----- EXTRACT TO READ
While numerous laboratory studies have searched for neuroprotective treatment approaches to traumatic brain injury, no therapies have successfully translated from the bench to the bedside. Concussion is a unique form of brain injury, in that the current mainstay of treatment focuses on both physical and cognitive rest. Treatments for concussion are lacking. The concept of neuro-prophylactic compounds or supplements is also an intriguing one, especially as we are learning more about the relationship of numerous sub-concussive blows and/or repetitive concussive impacts and the development of chronic neurodegenerative disease. The use of dietary supplements and herbal remedies has become more common place.

METHODS:

A literature search was conducted with the objective of identifying and reviewing the pre-clinical and clinical studies investigating the neuroprotective properties of a few of the more widely known compounds and supplements.

RESULTS:

There are an abundance of pre-clinical studies demonstrating the neuroprotective properties of a variety of these compounds and we review some of those here. While there are an increasing number of well-designed studies investigating the therapeutic potential of these nutraceutical preparations, the clinical evidence is still fairly thin.
----------
----- GIVEN ENTRIES
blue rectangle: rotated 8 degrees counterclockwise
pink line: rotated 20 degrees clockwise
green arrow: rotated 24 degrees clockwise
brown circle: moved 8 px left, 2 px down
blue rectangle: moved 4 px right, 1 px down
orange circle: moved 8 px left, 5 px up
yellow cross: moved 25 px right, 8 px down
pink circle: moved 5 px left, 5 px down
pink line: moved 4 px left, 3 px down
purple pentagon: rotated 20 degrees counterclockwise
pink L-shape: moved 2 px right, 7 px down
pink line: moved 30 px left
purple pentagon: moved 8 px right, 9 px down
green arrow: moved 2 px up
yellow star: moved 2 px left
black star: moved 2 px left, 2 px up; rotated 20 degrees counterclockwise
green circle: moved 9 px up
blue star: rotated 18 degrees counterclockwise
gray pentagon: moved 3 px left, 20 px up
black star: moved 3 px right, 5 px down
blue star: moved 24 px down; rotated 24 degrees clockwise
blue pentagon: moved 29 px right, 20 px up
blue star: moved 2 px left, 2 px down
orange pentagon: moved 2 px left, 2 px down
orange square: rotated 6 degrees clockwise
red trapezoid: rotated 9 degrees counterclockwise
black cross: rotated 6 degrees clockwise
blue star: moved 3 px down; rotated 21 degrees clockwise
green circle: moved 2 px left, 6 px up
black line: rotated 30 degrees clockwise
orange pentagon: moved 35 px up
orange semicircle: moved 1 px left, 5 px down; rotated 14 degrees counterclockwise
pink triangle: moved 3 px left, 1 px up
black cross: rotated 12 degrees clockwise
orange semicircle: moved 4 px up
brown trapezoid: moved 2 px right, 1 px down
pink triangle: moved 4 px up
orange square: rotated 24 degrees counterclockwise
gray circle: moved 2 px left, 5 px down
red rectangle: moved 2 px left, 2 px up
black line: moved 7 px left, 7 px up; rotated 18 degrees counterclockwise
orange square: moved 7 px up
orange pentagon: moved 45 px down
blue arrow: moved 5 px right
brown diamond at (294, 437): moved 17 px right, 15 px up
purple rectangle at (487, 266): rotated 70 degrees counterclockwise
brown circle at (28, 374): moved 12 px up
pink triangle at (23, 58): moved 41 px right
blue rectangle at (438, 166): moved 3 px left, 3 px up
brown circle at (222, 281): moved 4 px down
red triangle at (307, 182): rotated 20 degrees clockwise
----------
WHAT THE TASK REQUIRES -
Please resume the abstract on supplements for brain injury and concussion, starting right after its last sentence. The lines were taken from a different source than the abstract.

WRITTEN RESPONSE -
CONCLUSION:

There are encouraging results from laboratory studies demonstrating the multi-mechanistic neuroprotective properties of many naturally occurring compounds. Similarly, there are some intriguing clinical observational studies that potentially suggest both acute and chronic neuroprotective effects. Thus, there is a need for future trials exploring the potential therapeutic benefits of these compounds in the treatment of traumatic brain injury, particularly concussion.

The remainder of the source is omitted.